■ Task statement: What is needed is an exact repeat of the entries, with no pictures in it.

■ Source information:
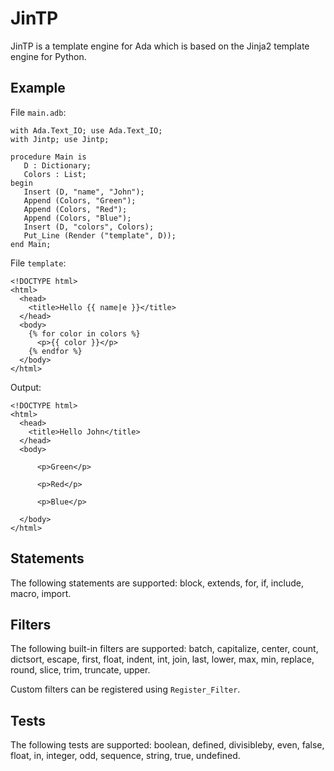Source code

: # JinTP

JinTP is a template engine for Ada which is based on the Jinja2 template
engine for Python.

## Example

File `main.adb`:

    with Ada.Text_IO; use Ada.Text_IO;
    with Jintp; use Jintp;

    procedure Main is
       D : Dictionary;
       Colors : List;
    begin
       Insert (D, "name", "John");
       Append (Colors, "Green");
       Append (Colors, "Red");
       Append (Colors, "Blue");
       Insert (D, "colors", Colors);
       Put_Line (Render ("template", D));
    end Main;

File `template`:

    <!DOCTYPE html>
    <html>
      <head>
        <title>Hello {{ name|e }}</title>
      </head>
      <body>
        {% for color in colors %}
          <p>{{ color }}</p>
        {% endfor %}
      </body>
    </html>

Output:

    <!DOCTYPE html>
    <html>
      <head>
        <title>Hello John</title>
      </head>
      <body>
        
          <p>Green</p>
        
          <p>Red</p>
        
          <p>Blue</p>
        
      </body>
    </html>

## Statements

The following statements are supported: block, extends, for, if, include,
macro, import.

## Filters

The following built-in filters are supported: batch, capitalize, center, count,
dictsort, escape, first, float, indent, int, join, last, lower, max, min,
replace, round, slice, trim, truncate, upper.

Custom filters can be registered using `Register_Filter`.

## Tests

The following tests are supported: boolean, defined, divisibleby, even,
false, float, in, integer, odd, sequence, string, true, undefined.
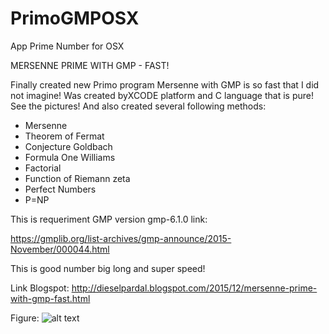 # PrimoGMPOSX
App Prime Number for OSX

MERSENNE PRIME WITH GMP - FAST!

Finally created new Primo program Mersenne with GMP is so fast that I did not imagine! Was created byXCODE platform and C language that is pure!
See the pictures!
And also created several following methods:
   - Mersenne
   - Theorem of Fermat
   - Conjecture Goldbach
   - Formula One Williams
   - Factorial
   - Function of Riemann zeta
   - Perfect Numbers
   - P=NP

This is requeriment GMP version gmp-6.1.0
link: 

https://gmplib.org/list-archives/gmp-announce/2015-November/000044.html

This is good number big long and super speed!

Link Blogspot:  http://dieselpardal.blogspot.com/2015/12/mersenne-prime-with-gmp-fast.html


Figure:
![alt text](http://2.bp.blogspot.com/-wO4pU8Y3wwY/VngDZ8X_ydI/AAAAAAAAA3U/KHkhfoNyXa8/s1600/Screen%2BShot%2B2015-12-21%2Bat%2B10.49.29%2BAM.png)
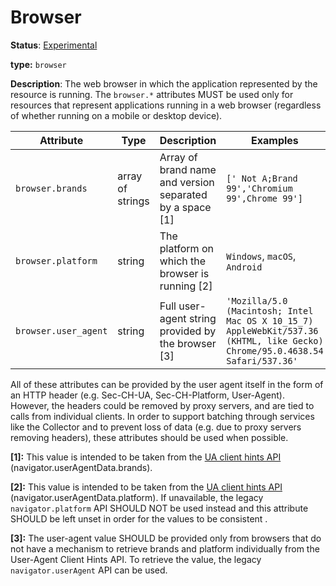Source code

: # Browser

**Status**: [Experimental](../../document-status.md)

**type:** `browser`

**Description**: The web browser in which the application represented by the resource is running. The `browser.*` attributes MUST be used only for resources that represent applications running in a web browser (regardless of whether running on a mobile or desktop device).

<!-- semconv device -->
| Attribute  | Type | Description  | Examples  | Required |
|---|---|---|---|---|
| `browser.brands` | array of strings | Array of brand name and version separated by a space [1] | `[' Not A;Brand 99','Chromium 99',Chrome 99']` | No |
| `browser.platform` | string | The platform on which the browser is running [2] | `Windows`, `macOS`, `Android` | No |
| `browser.user_agent` | string | Full user-agent string provided by the browser [3] | `'Mozilla/5.0 (Macintosh; Intel Mac OS X 10_15_7) AppleWebKit/537.36 (KHTML, like Gecko) Chrome/95.0.4638.54 Safari/537.36'` | No |

All of these attributes can be provided by the user agent itself in the form of an HTTP header (e.g. Sec-CH-UA, Sec-CH-Platform, User-Agent). However, the headers could be removed by proxy servers, and are tied to calls from individual clients. In order to support batching through services like the Collector and to prevent loss of data (e.g. due to proxy servers removing headers), these attributes should be used when possible.

**[1]:** This value is intended to be taken from the [UA client hints API](https://wicg.github.io/ua-client-hints/#interface) (navigator.userAgentData.brands).

**[2]:** This value is intended to be taken from the [UA client hints API](https://wicg.github.io/ua-client-hints/#interface) (navigator.userAgentData.platform).
If unavailable, the legacy `navigator.platform` API SHOULD NOT be used instead and this attribute SHOULD be left unset in order for the values to be consistent .

**[3]:** The user-agent value SHOULD be provided only from browsers that do not have a mechanism to retrieve brands and platform individually from the User-Agent Client Hints API. To retrieve the value, the legacy `navigator.userAgent` API can be used.
<!-- endsemconv -->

■ Output for this exercise:
Source code

: # JinTP

JinTP is a template engine for Ada which is based on the Jinja2 template
engine for Python.

## Example

File `main.adb`:

    with Ada.Text_IO; use Ada.Text_IO;
    with Jintp; use Jintp;

    procedure Main is
       D : Dictionary;
       Colors : List;
    begin
       Insert (D, "name", "John");
       Append (Colors, "Green");
       Append (Colors, "Red");
       Append (Colors, "Blue");
       Insert (D, "colors", Colors);
       Put_Line (Render ("template", D));
    end Main;

File `template`:

    <!DOCTYPE html>
    <html>
      <head>
        <title>Hello {{ name|e }}</title>
      </head>
      <body>
        {% for color in colors %}
          <p>{{ color }}</p>
        {% endfor %}
      </body>
    </html>

Output:

    <!DOCTYPE html>
    <html>
      <head>
        <title>Hello John</title>
      </head>
      <body>
        
          <p>Green</p>
        
          <p>Red</p>
        
          <p>Blue</p>
        
      </body>
    </html>

## Statements

The following statements are supported: block, extends, for, if, include,
macro, import.

## Filters

The following built-in filters are supported: batch, capitalize, center, count,
dictsort, escape, first, float, indent, int, join, last, lower, max, min,
replace, round, slice, trim, truncate, upper.

Custom filters can be registered using `Register_Filter`.

## Tests

The following tests are supported: boolean, defined, divisibleby, even,
false, float, in, integer, odd, sequence, string, true, undefined.
 # PrimoGMPOSX
App Prime Number for OSX

MERSENNE PRIME WITH GMP - FAST!

Finally created new Primo program Mersenne with GMP is so fast that I did not imagine! Was created byXCODE platform and C language that is pure!
See the pictures!
And also created several following methods:
   - Mersenne
   - Theorem of Fermat
   - Conjecture Goldbach
   - Formula One Williams
   - Factorial
   - Function of Riemann zeta
   - Perfect Numbers
   - P=NP

This is requeriment GMP version gmp-6.1.0
link: 

https://gmplib.org/list-archives/gmp-announce/2015-November/000044.html

This is good number big long and super speed!

Link Blogspot:  http://dieselpardal.blogspot.com/2015/12/mersenne-prime-with-gmp-fast.html


Figure:
![alt text](http://2.bp.blogspot.com/-wO4pU8Y3wwY/VngDZ8X_ydI/AAAAAAAAA3U/KHkhfoNyXa8/s1600/Screen%2BShot%2B2015-12-21%2Bat%2B10.49.29%2BAM.png)
Source code

: # Browser

**Status**: [Experimental](../../document-status.md)

**type:** `browser`

**Description**: The web browser in which the application represented by the resource is running. The `browser.*` attributes MUST be used only for resources that represent applications running in a web browser (regardless of whether running on a mobile or desktop device).

<!-- semconv device -->
| Attribute  | Type | Description  | Examples  | Required |
|---|---|---|---|---|
| `browser.brands` | array of strings | Array of brand name and version separated by a space [1] | `[' Not A;Brand 99','Chromium 99',Chrome 99']` | No |
| `browser.platform` | string | The platform on which the browser is running [2] | `Windows`, `macOS`, `Android` | No |
| `browser.user_agent` | string | Full user-agent string provided by the browser [3] | `'Mozilla/5.0 (Macintosh; Intel Mac OS X 10_15_7) AppleWebKit/537.36 (KHTML, like Gecko) Chrome/95.0.4638.54 Safari/537.36'` | No |

All of these attributes can be provided by the user agent itself in the form of an HTTP header (e.g. Sec-CH-UA, Sec-CH-Platform, User-Agent). However, the headers could be removed by proxy servers, and are tied to calls from individual clients. In order to support batching through services like the Collector and to prevent loss of data (e.g. due to proxy servers removing headers), these attributes should be used when possible.

**[1]:** This value is intended to be taken from the [UA client hints API](https://wicg.github.io/ua-client-hints/#interface) (navigator.userAgentData.brands).

**[2]:** This value is intended to be taken from the [UA client hints API](https://wicg.github.io/ua-client-hints/#interface) (navigator.userAgentData.platform).
If unavailable, the legacy `navigator.platform` API SHOULD NOT be used instead and this attribute SHOULD be left unset in order for the values to be consistent .

**[3]:** The user-agent value SHOULD be provided only from browsers that do not have a mechanism to retrieve brands and platform individually from the User-Agent Client Hints API. To retrieve the value, the legacy `navigator.userAgent` API can be used.
<!-- endsemconv -->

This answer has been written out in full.